Este artigo refere-se ao denominado “Programa de Arrendamento Acessível” instituído pelo D.L. nº 68/2019 e à sua implementação pela CML ao abrigo de regulamento próprio. Que é algo muito diferente do objetivo de se proporcionar habitação acessível através dos adequados mecanismos de mercado, eliminando-se os atuais constrangimentos à oferta de habitação para arrendamento, e do programa público de Arrendamento Apoiado que permite que muitos milhares de portugueses com rendimentos mais baixos ou em situação momentânea de vulnerabilidade possam ter uma habitação condigna. Só em Lisboa estamos perante cerca de 70.000 pessoas que têm habitação pública proporcionada pelo Estado central ou pela CML. E bem! O Estado deve ter como função complementar o mercado onde este falha, o que parece ser o caso no arrendamento para famílias de baixo rendimento.

Pelo contrário, o “Programa de Arrendamento Acessível” tem como alvo as famílias de “rendimentos intermédios”, sendo o Estado, através do IHRU, o responsável por assegurar o matching entre senhorios e inquilinos. Para tal, concedem-se benefícios fiscais como a isenção de rendimentos prediais (IRC ou IRS) e de IMI, mas cada contrato tem que cumprir um conjunto de regras apertadas relacionadas com o prazo, taxa de esforço, seguros obrigatórios e requisitos gerais de habitação. O valor da renda corresponde a 80% de uma mediana de mercado a definir em portaria, o que pressupõe que as habitações são substancialmente idênticas. Para além da excessiva burocratização, este programa tem várias irracionalidades económicas, que decorrem da não compreensão que uma habitação é um conjunto de produtos distintos, como a área, tipologia, localização, grau de conservação, decoração, etc. É praticamente impossível proceder à regulamentação de cada aspeto de uma habitação de modo a substituir a livre confluência de vontades entre um proprietário e um inquilino que é proporcionada pelo mercado. Teoricamente, tal programa não tem como funcionar. Contudo, até ao final de 2020 tínhamos a nível nacional 250 arrendamentos contratualizados, o que demonstra a inutilidade jurídica e a irracionalidade económica deste programa.
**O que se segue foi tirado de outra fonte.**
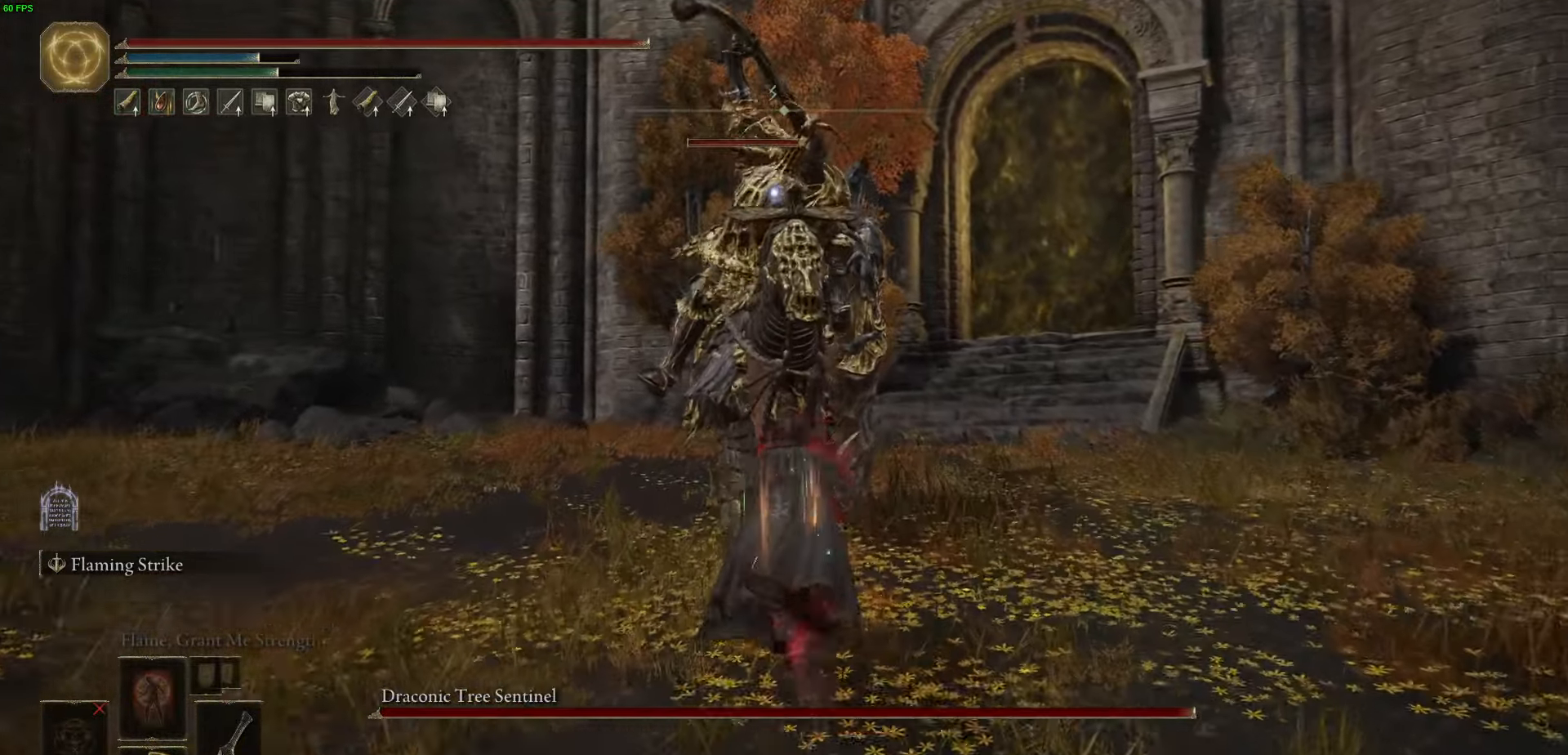
{"buttons": ["L2"], "left_stick": "up", "right_stick": "center", "events": [[100, "B", "up"], [133, "L2", "down"]]}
No contexto da CML foram delineados programas complementares de “Arrendamento Acessível”, nomeadamente o (i) “Regime de Renda Acessível” em imóveis geridos pela CML, o (ii) “Renda Segura” em que a CML contratualiza com os privados fogos com rendas a valor de mercado para subarrendar às famílias de acordo com o “Regime de Renda Acessível” e ainda o (iii) PRA Concessões, onde a CML obtém via concessão de privados fogos para arrendamento acessível. Ou sejam, instrumentos complementares para se atingir o objetivo de proporcionar rendas abaixo do mercado a famílias de rendimentos intermédios.

Nas suas Grandes Opções do Plano, a CML propunha-se assegurar 6.000 fogos do Programa de Renda Acessível, sendo 3.000 fogos promovidos diretamente pela CML e contratualizados até ao final do mandato, através de investimentos próprios de 350 milhões de Euros. Até janeiro de 2021 estavam contratualizados 273 fogos. Ou seja, muita propaganda na comunicação social e praticamente nada. Uma falácia!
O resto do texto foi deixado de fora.